旅人曲がった先には沢があった。沢といっても旅人が飛び越えられるほどの小さな沢だったが、流れている水は透明で底の丸い石を撫でながらころころ流れていった。旅人は沢の手前で膝立ちになって水を掬って顔を洗い、水を飲んだ。喉はごくごくと上下し、相当喉が渇いていたことが分かるだろう。水を飲んだ後、旅人は背負っていた鞄に括り付けていた無骨な木の水筒に水を汲み始めた。汲み終わればやっと一息、岩の上に腰掛けた旅人は腰のポーチから干し肉と乾かした果物を出して齧り始めた。相当硬く食べにくいのだろう、口に入れて唾液で少しずつ戻しながら噛み切っていた。

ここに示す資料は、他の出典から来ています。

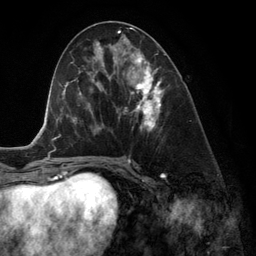
Breast MRI (dynamic contrast-enhanced), one axial slice. Slice 62 of 134 in the series (ordered by position). Cropped to one breast. Dynamic contrast-enhanced series, time point 2 of 6 at this slice position (early post-contrast). 3 T. TE 2.8 ms, TR 6.9 ms. 256 × 256 image matrix, field of view 190 × 190 mm. Female patient.
Outlined on this slice (semi-automatically segmented with operator editing):
- enhancing-tissue mask used for the functional tumour volume (all voxels passing the contrast-enhancement thresholds inside the analysis volume; usually the tumour): bounding box <119,49,164,133> (left, top, right, bottom; pixels)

朝食は時間がかかってしまったが、まだ日は上りきっていない。この時間ならまだまだ森を歩くことができるだろう。旅人はカバンを背負い、重くなった水筒を背で感じながら沢を越える。
旅人は歩き出す。まっすぐ歩いては木にぶつかり、木にぶつかればそこで曲がる。そうやってフラフラと歩いて、森の中に迷い込んでいく。
彼の旅に目的はあるのだろうか。旅人の背中は木と木が織りなす深い陰の中に消えていった。